Do the old style amb transponders work at ALL local HARC sponsored tracks around here? Trying to determine if I need to buy the new style.

Thanks guys.


----------



## Guffinator (Aug 27, 2005)

By "Old style" if you mean this...then yes, it will.


----------



## killerkustoms (Nov 6, 2008)

Any Amb will work.


----------



## Ronborsk (Jan 28, 2006)

Thanks!


----------



## kstoracing (Oct 30, 2008)

Also, the MRT's will work too. The cloned versions.


----------



## Jeremy Cupps (Oct 31, 2009)

If the tracks have the newest decoder it will not count clones correctly! just so you know.


----------



## Guffinator (Aug 27, 2005)

Jeremy Cupps said:


> If the tracks have the newest decoder it will not count clones correctly! just so you know.
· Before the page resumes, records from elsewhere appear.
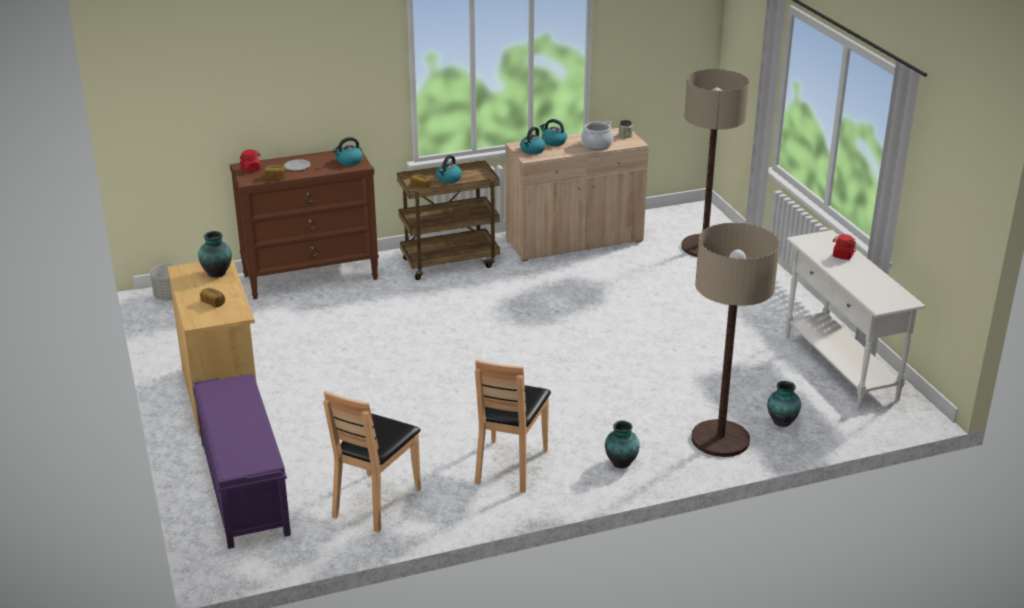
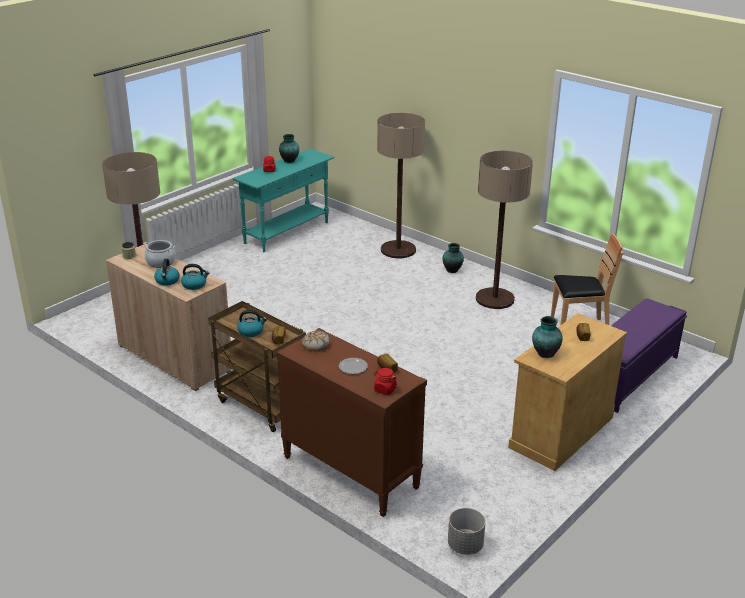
camera: 120 degrees left, 0 degrees up
(349, 161) = (316, 344): kettle -> bread
(510, 465) = (495, 299): brown chair -> floor lamp
(781, 421) = (362, 238): vase -> vase (289, 161)
(840, 368) = (287, 233): white console table -> turquoise console table

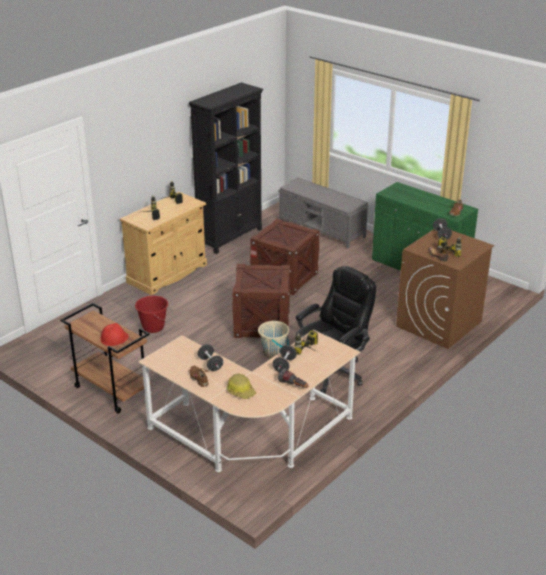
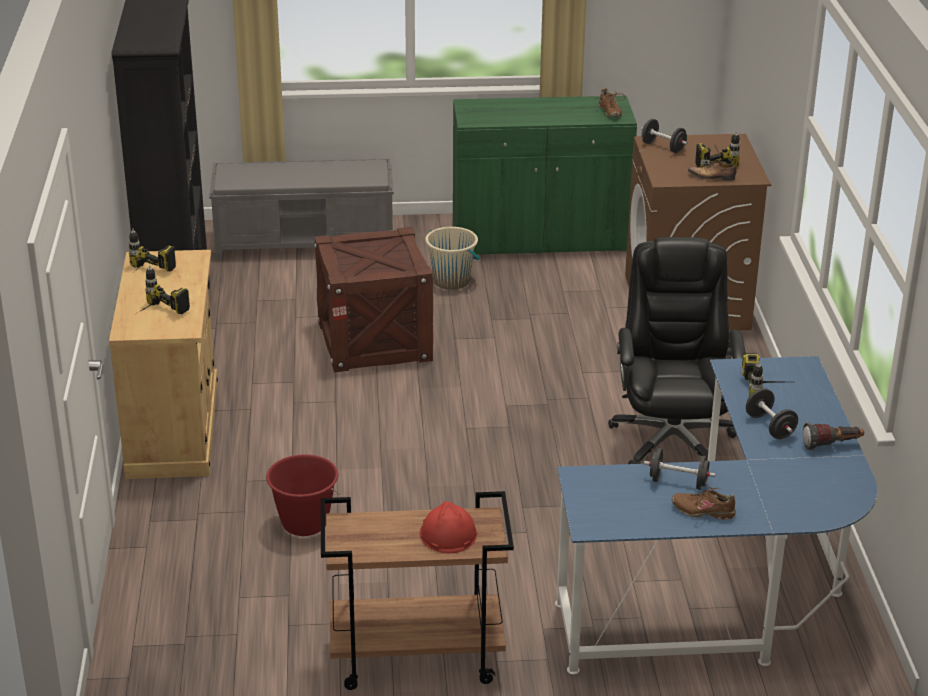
camera: 45 degrees left, 0 degrees up
(241, 391) = (786, 493): hard hat -> none
(252, 437) = (729, 590): beige desk -> blue desk
(262, 323) = (461, 425): crate -> none
(274, 353) = (552, 458): beige bucket -> beige bucket (451, 281)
Oh wow..I did not know that


----------



## Courtney Vaughan (Apr 11, 2007)

I have two used AMB's at the moment if you need some.......$75 each.....no cuts/splices in the wires, and the ears are trimmed nicely so it'll stick down well or stuff in a receiver box.


----------



## Jeremy Cupps (Oct 31, 2009)

good ole amb/my laps making sure they have the market cornered, if you look back at when they released the new decoder thats when the tp went up to 99.99 before that they were 69.99!


----------



## kstoracing (Oct 30, 2008)

Last time at Mikes, they picked up but, it was more difficult. I had to make sure it was as low as possible on the chassis. 
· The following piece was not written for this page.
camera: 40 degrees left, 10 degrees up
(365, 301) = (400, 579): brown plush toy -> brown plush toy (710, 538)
I may just pick up a new one eventually, but not in a rush to...lol.


Kind of sucks though, incase you wanted to clone your own PT so you only have to remember one number. lol.


----------



## Z-Man. (Mar 20, 2011)

Courtney Vaughan said:


> I have two used AMB's at the moment if you need some.......$75 each.....no cuts/splices in the wires, and the ears are trimmed nicely so it'll stick down well or stuff in a receiver box.
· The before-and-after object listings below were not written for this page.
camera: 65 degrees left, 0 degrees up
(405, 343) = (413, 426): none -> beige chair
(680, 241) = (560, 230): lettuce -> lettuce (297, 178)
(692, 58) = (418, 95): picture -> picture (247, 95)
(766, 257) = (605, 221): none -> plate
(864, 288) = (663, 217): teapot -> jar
do you still have one right now?


----------



## Courtney Vaughan (Apr 11, 2007)

Yes sir! You can find a picture in the classified section. Price has been lowered to $65.

http://2coolfishing.com/ttmbforum/showthread.php?t=345475


----------



## cjtamu (Sep 22, 2004)

kstoracing said:


> Last time at Mikes, they picked up but, it was more difficult. I had to make sure it was as low as possible on the chassis.


That wasn't a PT issue, because my and other folk's AMB's weren't picking up either. I think they fixed that long ago. If they've gone to the new decoder, it will be interesting to see what happens with the clones.


----------